ATP drives direct photosynthetic production of 1-butanol in cyanobacteria
- PMID: 22474341
- PMCID: PMC3341080
- DOI: 10.1073/pnas.1200074109
ATP drives direct photosynthetic production of 1-butanol in cyanobacteria
Abstract
While conservation of ATP is often a desirable trait for microbial production of chemicals, we demonstrate that additional consumption of ATP may be beneficial to drive product formation in a nonnatural pathway. Although production of 1-butanol by the fermentative coenzyme A (CoA)-dependent pathway using the reversal of β-oxidation exists in nature and has been demonstrated in various organisms, the first step of the pathway, condensation of two molecules of acetyl-CoA to acetoacetyl-CoA, is thermodynamically unfavorable.
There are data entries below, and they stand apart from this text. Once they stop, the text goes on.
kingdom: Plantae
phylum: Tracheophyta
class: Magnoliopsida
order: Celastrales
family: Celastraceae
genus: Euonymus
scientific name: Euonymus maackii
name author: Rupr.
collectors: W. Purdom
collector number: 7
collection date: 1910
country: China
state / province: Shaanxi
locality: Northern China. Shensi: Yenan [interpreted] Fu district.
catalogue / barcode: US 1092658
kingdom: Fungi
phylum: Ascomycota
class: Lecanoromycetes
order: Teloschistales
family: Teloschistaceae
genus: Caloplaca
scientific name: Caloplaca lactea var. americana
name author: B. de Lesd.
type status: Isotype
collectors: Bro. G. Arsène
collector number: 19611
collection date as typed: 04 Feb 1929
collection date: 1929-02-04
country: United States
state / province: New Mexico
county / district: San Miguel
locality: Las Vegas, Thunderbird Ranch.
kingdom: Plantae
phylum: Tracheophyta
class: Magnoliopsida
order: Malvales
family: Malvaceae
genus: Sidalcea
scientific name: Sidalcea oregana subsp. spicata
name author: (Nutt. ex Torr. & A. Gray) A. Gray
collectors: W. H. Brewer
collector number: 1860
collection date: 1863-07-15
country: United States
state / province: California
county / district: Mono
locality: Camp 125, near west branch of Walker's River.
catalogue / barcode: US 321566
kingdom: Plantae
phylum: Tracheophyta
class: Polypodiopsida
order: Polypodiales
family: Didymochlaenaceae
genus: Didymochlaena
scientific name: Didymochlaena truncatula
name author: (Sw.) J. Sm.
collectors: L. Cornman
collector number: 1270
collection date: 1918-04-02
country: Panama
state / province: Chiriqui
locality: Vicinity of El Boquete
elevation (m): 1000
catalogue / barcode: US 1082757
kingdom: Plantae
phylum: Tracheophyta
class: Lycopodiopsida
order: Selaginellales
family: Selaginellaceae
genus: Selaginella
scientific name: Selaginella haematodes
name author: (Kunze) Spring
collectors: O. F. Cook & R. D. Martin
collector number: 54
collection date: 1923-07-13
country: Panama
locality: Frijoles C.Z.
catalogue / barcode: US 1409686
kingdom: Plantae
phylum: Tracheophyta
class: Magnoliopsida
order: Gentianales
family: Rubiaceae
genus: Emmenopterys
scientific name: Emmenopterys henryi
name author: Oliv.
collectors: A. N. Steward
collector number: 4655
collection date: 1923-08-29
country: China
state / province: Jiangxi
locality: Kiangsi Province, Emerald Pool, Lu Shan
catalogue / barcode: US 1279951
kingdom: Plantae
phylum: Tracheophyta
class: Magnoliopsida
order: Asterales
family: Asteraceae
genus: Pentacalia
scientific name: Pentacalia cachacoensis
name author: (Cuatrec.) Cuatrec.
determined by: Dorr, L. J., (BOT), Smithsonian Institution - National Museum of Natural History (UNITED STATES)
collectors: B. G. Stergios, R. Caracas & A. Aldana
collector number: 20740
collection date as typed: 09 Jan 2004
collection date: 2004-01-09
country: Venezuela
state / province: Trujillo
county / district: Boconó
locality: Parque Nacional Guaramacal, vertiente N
Here, we show that artificially engineered ATP consumption through a pathway modification can drive this reaction forward and enables for the first time the direct photosynthetic production of 1-butanol from cyanobacteria Synechococcus elongatus PCC 7942. We further demonstrated that substitution of bifunctional aldehyde/alcohol dehydrogenase (AdhE2) with separate butyraldehyde dehydrogenase (Bldh) and NADPH-dependent alcohol dehydrogenase (YqhD) increased 1-butanol production by 4-fold. These results demonstrated the importance of ATP and cofactor driving forces as a design principle to alter metabolic flux.
Conflict of interest statement
The authors declare no conflict of interest.